The next live Twitter Public Health Journal Club will take place on Wednesday 30th January 2013 at 8pm (GMT)  Thank you to those who voted. The winning paper with 43% of the votes this month is:

E Kaner, M Bland, P Cassidy, S Coulton, V Dale, P Deluca, E Gilvarry, C Godfrey, N Heather, J Myles, D Newbury-Birch, A Oyefeso, S Parrott, K Perryman, T Phillips, J Shepherd and C Drummond (2013) Effectiveness of screening and brief alcohol intervention in primary care (SIPS trial): pragmatic cluster randomised controlled trial, British Medical Journal, http://www.bmj.com/content/346/bmj.e8501

The Issue – Alcohol

Around 20-30% of patients who routinely present in primary care are hazadous or harmful drinkers.  Brief alcohol intervention in primary care can be helpful, but the optimal intensity of intervention input is unclear.

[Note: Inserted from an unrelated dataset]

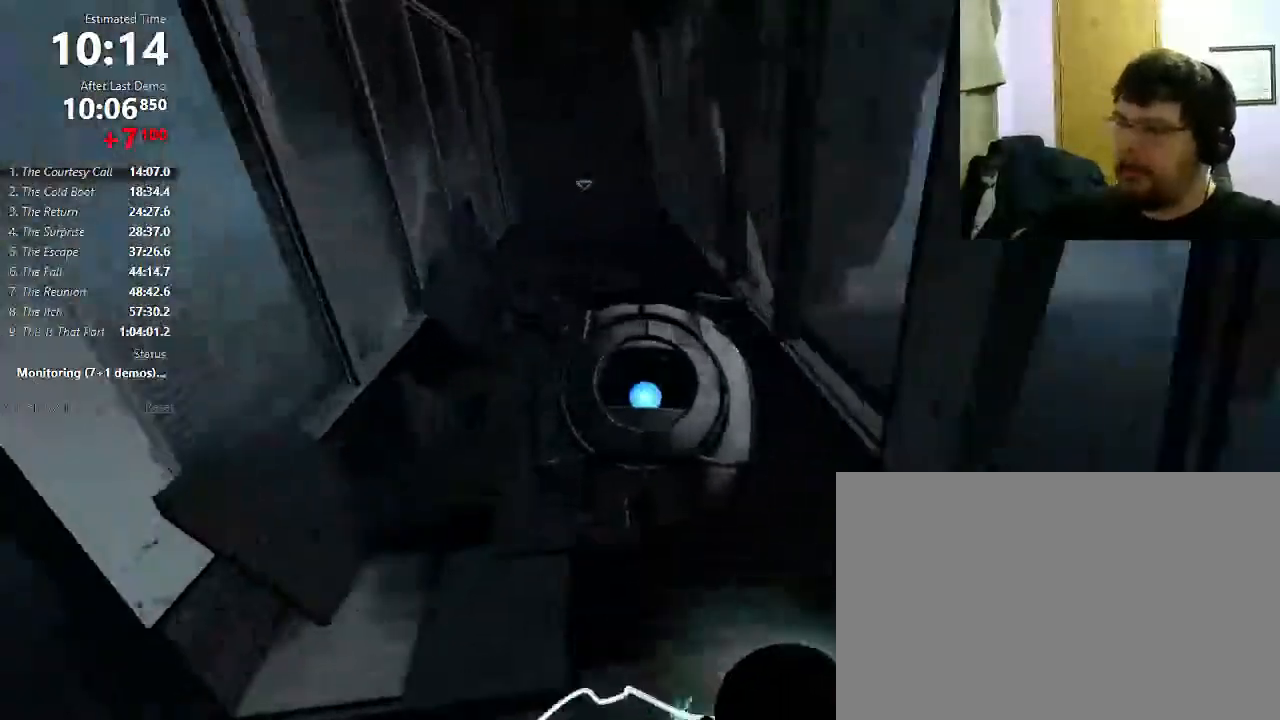
{"keys": ["d"], "mouse": [], "events": [[200, "mouse_wheel_down", "up"], [400, "d", "down"]]}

“Although alcohol has been part of our culture for centuries and many people use it sensibly, its misuse has become a serious and worsening public health problem in the UK. The misuse of alcohol – whether as chronically heavy drinking, binge-drinking or even
moderate drinking in inappropriate circumstances (eg. operating machinery, on medication) – not only poses a threat to the health and wellbeing of the drinker, but also to family, friends, communities and wider society through such problems as crime, anti-social behaviour and loss of productivity. It is also directly linked to a range of health issues such as high blood pressure, mental ill-health, accidental injury, violence,i liver disease and
sexually transmitted infection.” FPH, Alcohol and Public Health

For further information:

The Paper – Summary

This paper aimed to evaluate the effectiveness of different brief intervention strategies at reducing hazardous or harmful drinking in primary care using a pragmatic cluster randomised controlled trial of GP practices in the UK.  Outcomes were measured using the AUDIT (alcohol use disorders identification test) tool at six months, as well as experience of alcohol related problems, health utility, service use and patient motivation to change behaviour.

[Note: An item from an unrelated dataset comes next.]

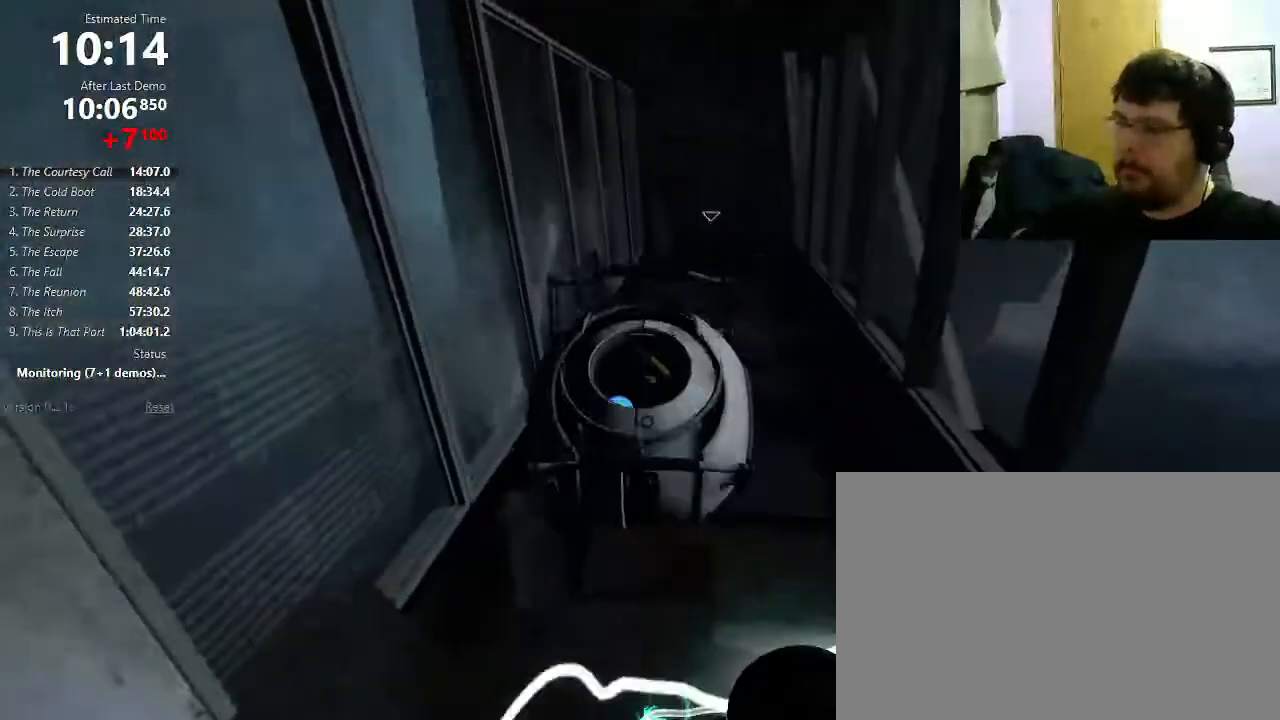
{"keys": ["a", "shift"], "mouse": [], "events": [[33, "d", "up"], [33, "w", "down"], [467, "a", "down"], [467, "shift", "down"], [467, "w", "up"]]}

Brief advice and lifestyle counselling did not provide a statistically significant benefit in reducing hazardous or harmful drinking compared with a patient information leaflet.  Screening followed by simple and written information may be the most appropriate strategy to reduce hazardous and harmful drinking in primary care.

Points for discussion:

  1. Were the aims of the study clearly defined?
  2. Was a randomised-control trial design appropriate to answer this research question?
  3. Were general practices appropriately allocated to intervention and control groups?
  4. Could anything else explain these results? (e.g. chance, bias, confounding, truth)
  5. What are the implications of the study for public health practice?